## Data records

--------------------

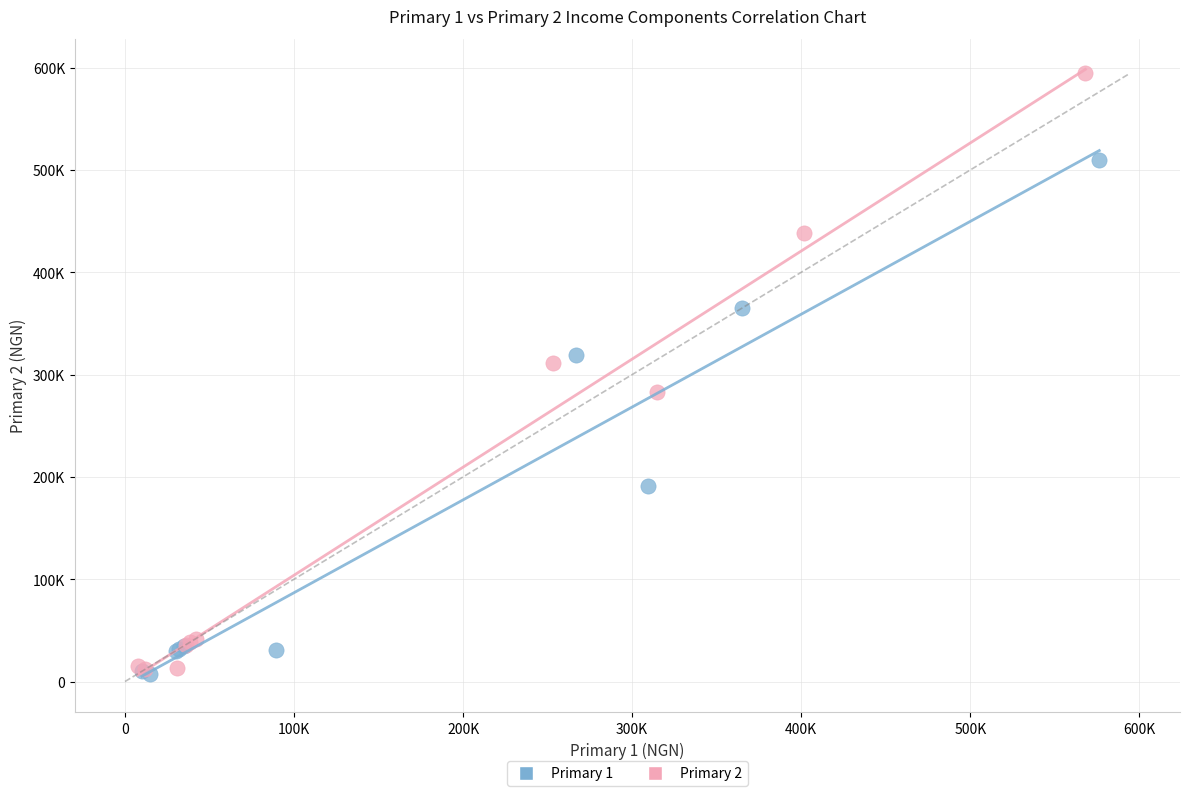

What are all the series names shown in the legend?

Primary 1, Primary 2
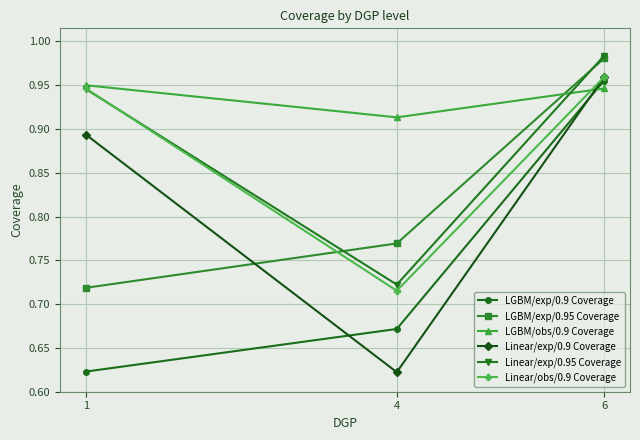

List the labels in order of LGBM/exp/0.9 Coverage value, smallest first.

1, 4, 6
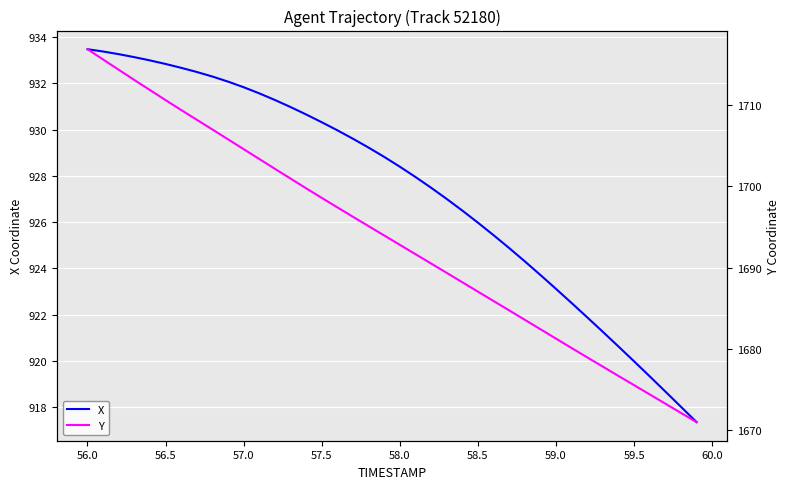

What is the lowest value of the X series?

917.3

--------------------

Transcribe every line of text in the records above word for word, leaving out the pictures.

What are all the series names shown in the legend?

Primary 1, Primary 2

List the labels in order of LGBM/exp/0.9 Coverage value, smallest first.

1, 4, 6

What is the lowest value of the X series?

917.3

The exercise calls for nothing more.